▶ _YOUR INSTRUCTIONS_: Provide nothing except how many lines of the data contain the word "append".

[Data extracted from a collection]
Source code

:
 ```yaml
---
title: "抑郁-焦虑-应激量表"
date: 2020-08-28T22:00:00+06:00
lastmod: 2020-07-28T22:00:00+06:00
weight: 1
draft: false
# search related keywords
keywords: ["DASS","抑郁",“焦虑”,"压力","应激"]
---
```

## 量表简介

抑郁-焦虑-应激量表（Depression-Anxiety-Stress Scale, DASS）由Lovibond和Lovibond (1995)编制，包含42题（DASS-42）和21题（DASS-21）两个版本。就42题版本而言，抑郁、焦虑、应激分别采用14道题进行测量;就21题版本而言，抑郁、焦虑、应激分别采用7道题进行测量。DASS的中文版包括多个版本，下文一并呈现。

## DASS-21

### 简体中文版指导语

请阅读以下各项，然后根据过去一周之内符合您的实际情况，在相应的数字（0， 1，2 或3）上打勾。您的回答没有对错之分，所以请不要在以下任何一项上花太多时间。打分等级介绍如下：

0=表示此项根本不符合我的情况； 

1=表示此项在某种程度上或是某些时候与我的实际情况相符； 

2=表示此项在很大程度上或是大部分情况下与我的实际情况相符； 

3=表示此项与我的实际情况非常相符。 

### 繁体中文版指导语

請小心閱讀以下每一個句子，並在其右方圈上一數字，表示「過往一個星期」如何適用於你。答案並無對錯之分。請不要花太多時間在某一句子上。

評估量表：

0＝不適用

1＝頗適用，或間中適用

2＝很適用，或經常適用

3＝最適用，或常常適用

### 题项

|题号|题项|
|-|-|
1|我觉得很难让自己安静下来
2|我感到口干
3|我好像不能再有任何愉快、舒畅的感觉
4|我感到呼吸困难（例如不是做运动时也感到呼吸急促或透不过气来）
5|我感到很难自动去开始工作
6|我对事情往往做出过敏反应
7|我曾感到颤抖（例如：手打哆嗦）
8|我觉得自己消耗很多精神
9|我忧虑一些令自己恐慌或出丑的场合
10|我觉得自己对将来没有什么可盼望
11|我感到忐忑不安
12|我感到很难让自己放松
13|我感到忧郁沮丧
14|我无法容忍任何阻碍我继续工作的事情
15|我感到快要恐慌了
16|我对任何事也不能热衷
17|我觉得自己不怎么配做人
---
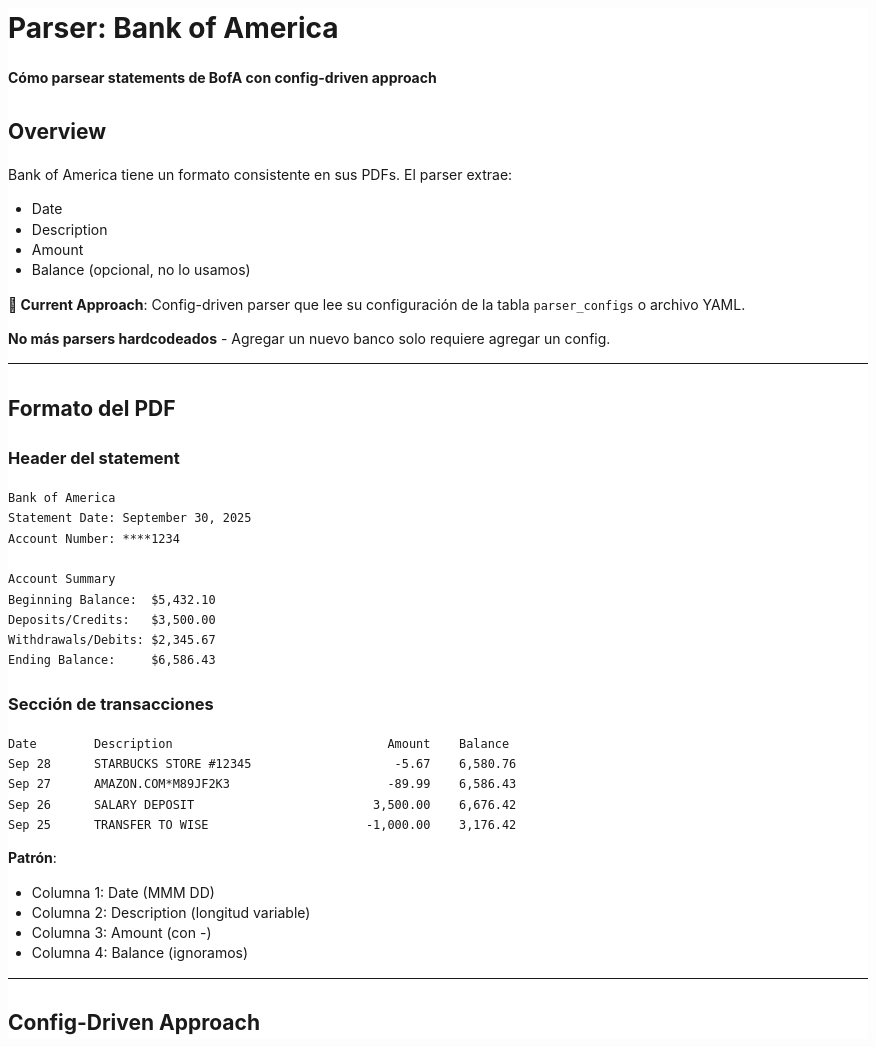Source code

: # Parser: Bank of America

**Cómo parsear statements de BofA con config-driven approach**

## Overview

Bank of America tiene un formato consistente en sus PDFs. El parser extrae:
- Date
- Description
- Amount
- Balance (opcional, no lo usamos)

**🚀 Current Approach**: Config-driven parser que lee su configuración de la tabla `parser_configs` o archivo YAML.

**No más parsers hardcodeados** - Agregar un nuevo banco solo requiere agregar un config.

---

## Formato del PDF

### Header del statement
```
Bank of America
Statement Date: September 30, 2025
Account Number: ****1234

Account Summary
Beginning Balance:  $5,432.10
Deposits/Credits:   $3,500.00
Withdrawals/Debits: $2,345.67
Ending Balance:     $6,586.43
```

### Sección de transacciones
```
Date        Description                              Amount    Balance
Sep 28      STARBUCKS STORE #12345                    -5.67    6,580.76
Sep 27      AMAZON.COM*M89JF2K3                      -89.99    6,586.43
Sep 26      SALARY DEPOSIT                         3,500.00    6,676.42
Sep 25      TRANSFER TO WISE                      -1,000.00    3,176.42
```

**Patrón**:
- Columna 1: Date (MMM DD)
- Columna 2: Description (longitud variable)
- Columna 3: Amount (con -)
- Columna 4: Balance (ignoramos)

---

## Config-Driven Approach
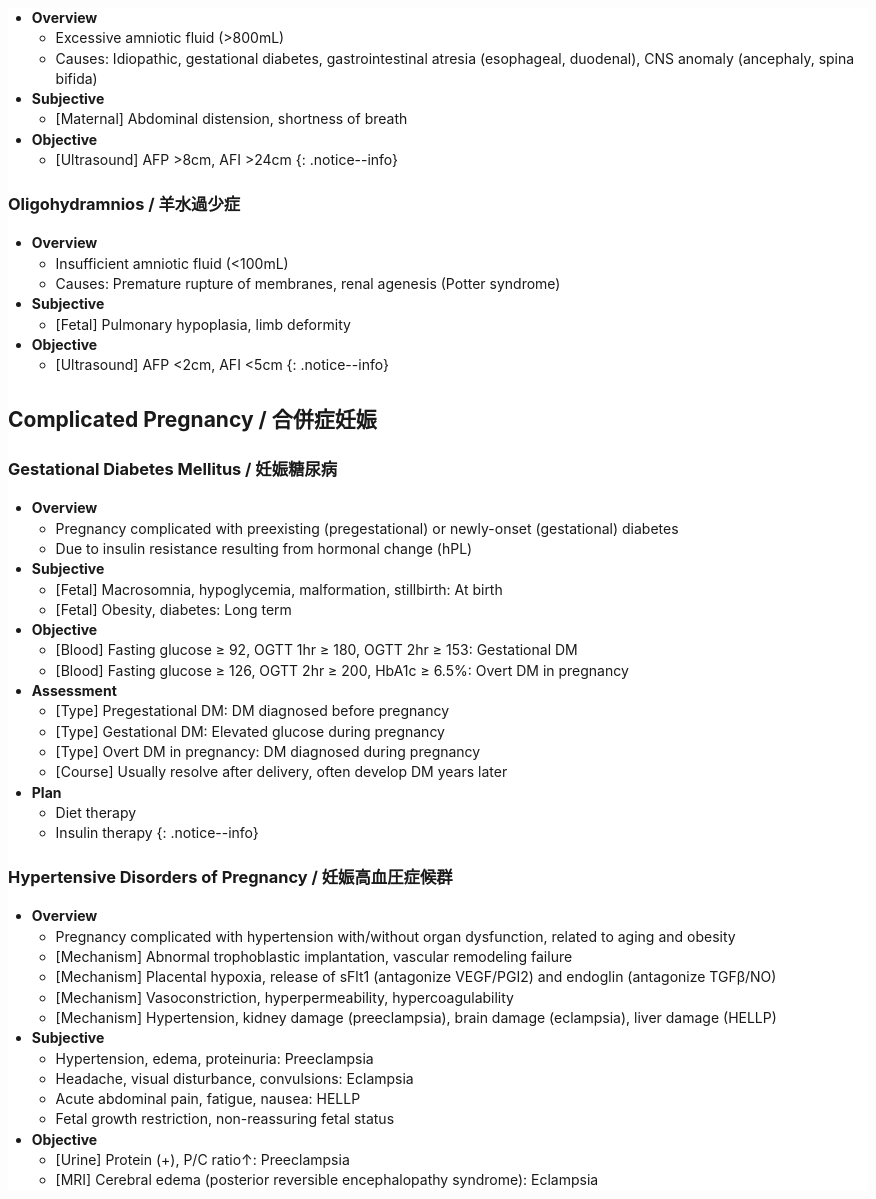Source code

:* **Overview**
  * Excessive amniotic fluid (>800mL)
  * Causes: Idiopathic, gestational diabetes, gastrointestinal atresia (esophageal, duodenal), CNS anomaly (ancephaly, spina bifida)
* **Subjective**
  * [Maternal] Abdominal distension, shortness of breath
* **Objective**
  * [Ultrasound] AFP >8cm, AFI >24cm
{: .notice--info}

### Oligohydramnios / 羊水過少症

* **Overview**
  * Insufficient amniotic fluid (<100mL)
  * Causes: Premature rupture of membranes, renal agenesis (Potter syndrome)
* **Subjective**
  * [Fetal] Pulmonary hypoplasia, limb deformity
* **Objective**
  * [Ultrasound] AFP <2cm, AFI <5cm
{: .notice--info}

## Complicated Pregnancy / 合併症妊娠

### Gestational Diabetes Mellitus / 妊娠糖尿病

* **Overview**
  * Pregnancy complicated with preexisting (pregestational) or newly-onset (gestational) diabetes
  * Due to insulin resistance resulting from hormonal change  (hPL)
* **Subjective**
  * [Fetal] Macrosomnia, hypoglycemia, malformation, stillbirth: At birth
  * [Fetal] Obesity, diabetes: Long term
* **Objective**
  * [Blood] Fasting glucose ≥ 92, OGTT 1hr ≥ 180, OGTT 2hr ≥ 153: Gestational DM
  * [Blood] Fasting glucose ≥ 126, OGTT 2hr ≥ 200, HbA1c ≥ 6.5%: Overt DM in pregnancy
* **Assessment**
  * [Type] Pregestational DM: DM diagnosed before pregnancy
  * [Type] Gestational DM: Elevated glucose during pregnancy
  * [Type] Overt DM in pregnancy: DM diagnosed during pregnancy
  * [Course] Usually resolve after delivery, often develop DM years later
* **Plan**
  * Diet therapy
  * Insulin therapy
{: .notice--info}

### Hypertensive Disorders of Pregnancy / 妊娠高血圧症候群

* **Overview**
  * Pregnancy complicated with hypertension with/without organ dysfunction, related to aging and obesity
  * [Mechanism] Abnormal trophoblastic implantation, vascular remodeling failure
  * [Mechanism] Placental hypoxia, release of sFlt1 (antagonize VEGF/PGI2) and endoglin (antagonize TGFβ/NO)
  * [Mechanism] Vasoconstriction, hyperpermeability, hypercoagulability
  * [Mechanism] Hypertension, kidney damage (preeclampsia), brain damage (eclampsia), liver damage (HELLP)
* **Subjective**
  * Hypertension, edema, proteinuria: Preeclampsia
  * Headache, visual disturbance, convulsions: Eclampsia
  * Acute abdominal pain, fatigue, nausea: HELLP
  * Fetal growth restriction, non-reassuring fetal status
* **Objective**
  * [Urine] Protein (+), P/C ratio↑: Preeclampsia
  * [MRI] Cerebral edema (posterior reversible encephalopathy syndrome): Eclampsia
--
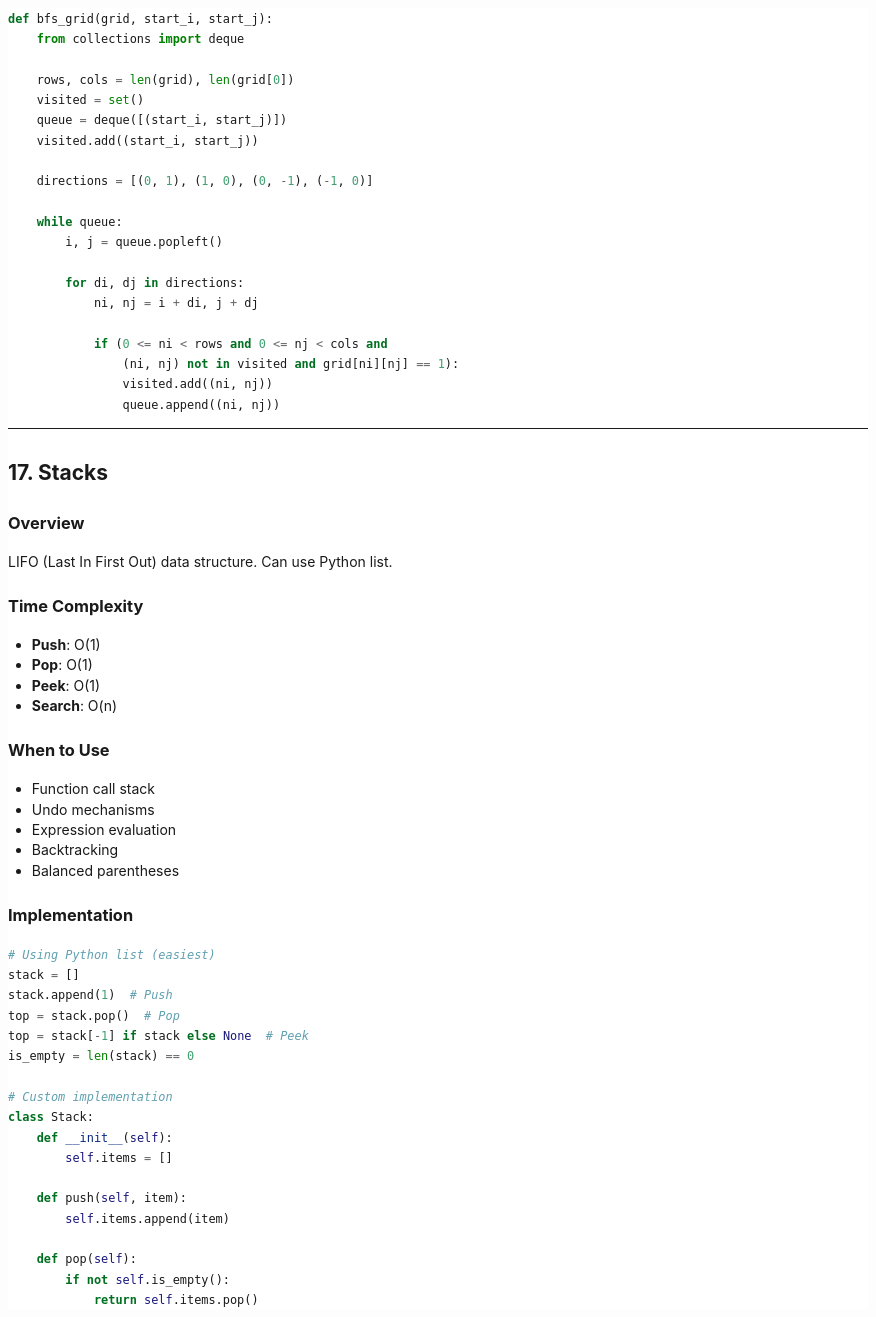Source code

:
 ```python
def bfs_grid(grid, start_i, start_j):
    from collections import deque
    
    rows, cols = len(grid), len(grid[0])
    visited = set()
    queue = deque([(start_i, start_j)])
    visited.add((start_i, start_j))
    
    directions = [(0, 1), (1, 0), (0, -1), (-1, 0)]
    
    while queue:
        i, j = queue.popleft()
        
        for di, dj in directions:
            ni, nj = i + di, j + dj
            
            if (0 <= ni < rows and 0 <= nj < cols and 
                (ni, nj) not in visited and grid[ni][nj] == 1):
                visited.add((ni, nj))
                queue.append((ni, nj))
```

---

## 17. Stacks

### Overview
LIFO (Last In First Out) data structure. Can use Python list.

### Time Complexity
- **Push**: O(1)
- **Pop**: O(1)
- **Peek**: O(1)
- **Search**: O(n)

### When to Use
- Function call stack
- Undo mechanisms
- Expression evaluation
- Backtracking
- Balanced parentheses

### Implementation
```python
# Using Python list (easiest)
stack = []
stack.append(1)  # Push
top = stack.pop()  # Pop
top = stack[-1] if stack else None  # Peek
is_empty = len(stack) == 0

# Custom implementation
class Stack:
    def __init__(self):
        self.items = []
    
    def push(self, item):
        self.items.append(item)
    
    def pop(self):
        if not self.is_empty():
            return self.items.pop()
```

▶ _COMPLETED EXERCISE_: 3